Ainda segundo o IBGE, o rendimento médio real habitual dos trabalhadores (R$ 1.862,40) manteve-se sem variação significativa (-0,2%) na comparação com março e cresceu 1,6% na comparação com abril de 2012. Já a massa de rendimento médio real habitual dos ocupados (R$ 43 bilhões) não variou em abril e, na comparação com março, cresceu 2,4% em relação a abril do ano passado. A Pesquisa Mensal de Emprego do IBGE é feita nas regiões metropolitanas de Recife, Salvador, Belo Horizonte, Rio de Janeiro, São Paulo e Porto Alegre.

Europa em crise

Na Itália, milhões de pessoas não conseguem mais pagar a calefação dos seus lares nem comer carne, e o número de pessoas consideradas gravemente carentes dobrou nos últimos dois anos, num reflexo da recessão e do desemprego que assolam o país, segundo relatório anual do Instituto Nacional de Estatística (Istat). A Itália é o país europeu onde uma maior parcela dos jovens nem estuda nem trabalha (23,9%), segundo o relatório. No sul, região mais pobre do país, um em cada três italianos de 15 a 29 anos se enquadra nesse grupo. O número de pessoas vivendo em famílias consideradas seriamente carentes dobrou nos últimos dois anos, chegando a 8,6 milhões, ou 14% da população, segundo o Istat.

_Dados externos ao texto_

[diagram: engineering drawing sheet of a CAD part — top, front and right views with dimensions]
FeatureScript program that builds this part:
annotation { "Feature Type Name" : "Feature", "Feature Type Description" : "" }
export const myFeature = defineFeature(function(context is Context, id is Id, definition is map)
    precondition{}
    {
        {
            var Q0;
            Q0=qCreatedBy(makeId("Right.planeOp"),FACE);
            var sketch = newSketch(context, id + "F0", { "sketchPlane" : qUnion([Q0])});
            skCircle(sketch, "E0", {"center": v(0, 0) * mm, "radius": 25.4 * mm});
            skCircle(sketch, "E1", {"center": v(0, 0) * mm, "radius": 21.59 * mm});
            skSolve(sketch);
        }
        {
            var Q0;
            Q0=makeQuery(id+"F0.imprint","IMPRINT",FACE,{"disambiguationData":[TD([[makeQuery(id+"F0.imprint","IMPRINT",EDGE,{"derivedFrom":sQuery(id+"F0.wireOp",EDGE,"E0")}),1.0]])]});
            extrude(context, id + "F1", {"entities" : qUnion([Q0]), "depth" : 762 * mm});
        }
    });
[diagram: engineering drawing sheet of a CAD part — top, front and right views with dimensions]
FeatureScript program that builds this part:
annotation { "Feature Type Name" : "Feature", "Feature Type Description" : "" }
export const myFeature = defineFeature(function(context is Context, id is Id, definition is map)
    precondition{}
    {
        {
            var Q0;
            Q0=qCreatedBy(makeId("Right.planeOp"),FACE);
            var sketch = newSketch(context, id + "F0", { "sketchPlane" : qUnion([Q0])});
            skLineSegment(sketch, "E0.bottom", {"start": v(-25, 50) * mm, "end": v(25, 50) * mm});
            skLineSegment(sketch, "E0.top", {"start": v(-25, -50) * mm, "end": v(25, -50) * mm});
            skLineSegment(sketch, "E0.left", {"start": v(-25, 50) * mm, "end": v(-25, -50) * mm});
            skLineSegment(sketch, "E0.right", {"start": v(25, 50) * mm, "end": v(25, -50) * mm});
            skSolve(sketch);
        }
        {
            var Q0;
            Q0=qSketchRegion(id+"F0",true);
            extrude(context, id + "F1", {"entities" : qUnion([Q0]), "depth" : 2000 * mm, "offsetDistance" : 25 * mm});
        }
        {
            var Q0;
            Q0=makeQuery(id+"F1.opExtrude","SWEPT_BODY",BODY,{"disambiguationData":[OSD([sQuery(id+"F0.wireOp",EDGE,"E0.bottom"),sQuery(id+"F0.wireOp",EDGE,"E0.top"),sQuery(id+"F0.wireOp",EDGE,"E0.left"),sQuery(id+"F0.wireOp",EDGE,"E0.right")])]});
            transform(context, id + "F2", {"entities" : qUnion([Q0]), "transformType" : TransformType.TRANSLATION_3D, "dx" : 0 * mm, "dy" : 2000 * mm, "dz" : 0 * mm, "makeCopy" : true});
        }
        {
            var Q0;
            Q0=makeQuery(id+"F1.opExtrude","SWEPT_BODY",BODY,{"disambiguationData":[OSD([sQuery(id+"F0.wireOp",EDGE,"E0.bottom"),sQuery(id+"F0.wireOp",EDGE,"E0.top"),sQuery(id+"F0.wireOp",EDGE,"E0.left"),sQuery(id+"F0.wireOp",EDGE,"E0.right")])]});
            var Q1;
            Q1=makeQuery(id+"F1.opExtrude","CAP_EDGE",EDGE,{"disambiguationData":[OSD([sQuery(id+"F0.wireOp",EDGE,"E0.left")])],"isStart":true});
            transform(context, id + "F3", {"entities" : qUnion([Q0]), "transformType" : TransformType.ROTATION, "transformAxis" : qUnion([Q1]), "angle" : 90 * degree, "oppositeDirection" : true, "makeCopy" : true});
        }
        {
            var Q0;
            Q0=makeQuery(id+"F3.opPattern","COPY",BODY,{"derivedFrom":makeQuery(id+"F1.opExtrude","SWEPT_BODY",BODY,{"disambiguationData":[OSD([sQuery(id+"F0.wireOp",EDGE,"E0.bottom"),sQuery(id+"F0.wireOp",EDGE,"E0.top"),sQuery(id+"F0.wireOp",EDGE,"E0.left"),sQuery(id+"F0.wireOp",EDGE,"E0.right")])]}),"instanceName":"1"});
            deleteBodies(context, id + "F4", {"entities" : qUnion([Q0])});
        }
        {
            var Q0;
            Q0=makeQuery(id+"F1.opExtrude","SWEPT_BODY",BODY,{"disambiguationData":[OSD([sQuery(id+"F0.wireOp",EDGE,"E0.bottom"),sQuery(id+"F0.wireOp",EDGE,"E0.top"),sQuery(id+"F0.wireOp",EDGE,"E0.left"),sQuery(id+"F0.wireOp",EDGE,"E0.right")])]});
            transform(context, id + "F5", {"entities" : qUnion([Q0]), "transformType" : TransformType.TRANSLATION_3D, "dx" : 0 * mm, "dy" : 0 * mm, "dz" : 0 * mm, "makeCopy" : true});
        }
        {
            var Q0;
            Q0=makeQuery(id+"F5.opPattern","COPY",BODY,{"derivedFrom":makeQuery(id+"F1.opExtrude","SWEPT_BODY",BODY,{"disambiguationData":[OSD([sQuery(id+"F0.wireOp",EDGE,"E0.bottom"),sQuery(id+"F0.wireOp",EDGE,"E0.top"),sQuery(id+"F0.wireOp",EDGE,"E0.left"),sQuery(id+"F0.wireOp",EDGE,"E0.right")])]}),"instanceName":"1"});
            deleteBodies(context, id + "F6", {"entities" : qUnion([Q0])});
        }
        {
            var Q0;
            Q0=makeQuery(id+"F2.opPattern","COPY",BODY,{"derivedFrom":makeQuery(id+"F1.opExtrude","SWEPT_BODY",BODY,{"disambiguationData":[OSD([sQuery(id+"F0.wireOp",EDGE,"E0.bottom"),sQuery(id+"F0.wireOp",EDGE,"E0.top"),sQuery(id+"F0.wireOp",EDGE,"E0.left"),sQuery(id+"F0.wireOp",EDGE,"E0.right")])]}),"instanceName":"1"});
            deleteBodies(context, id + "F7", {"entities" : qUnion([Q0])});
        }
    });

Famílias que cumprem mais de quatro entre nove indicadores de pobreza são consideradas seriamente carentes. Isso inclui não poder pagar adequadamente a calefação, o que atingiu um quinto das pessoas em 2012, o dobro do que era em 2010, segundo o relatório. O percentual de italianos em famílias incapazes de consumirem uma refeição rica em proteínas (como carne) a cada dois dias subiu de 6,7% em 2010 para 16,6%. Mais de 50% foram incapazes de viajar por pelo menos uma semana nas férias no último ano, disse o Istat, e a cifra chega a 69% no sul. Cerca de 14,9 milhões de pessoas, ou um quarto dos 61 milhões de italianos, vivem em famílias que preenchem três dos critérios de pobreza do Istat.

Apenas 57,6% dos jovens formados nos últimos três anos estão empregados, o que é abaixo da média europeia, de 77,2%, segundo os dados. O poder de compra dos italianos caiu 4,8% no ano passado, um declínio “excepcionalmente forte”, causado por agressivos aumentos de impostos destinados a fortalecerem as finanças públicas, e após quatro anos de reduções menores, segundo o Istat. O índice de poupança dos italianos, tradicionalmente alto, vem caindo constantemente, e já está abaixo da França e Alemanha. Também nesse quesito, a situação é mais preocupante no sul, segundo o relatório.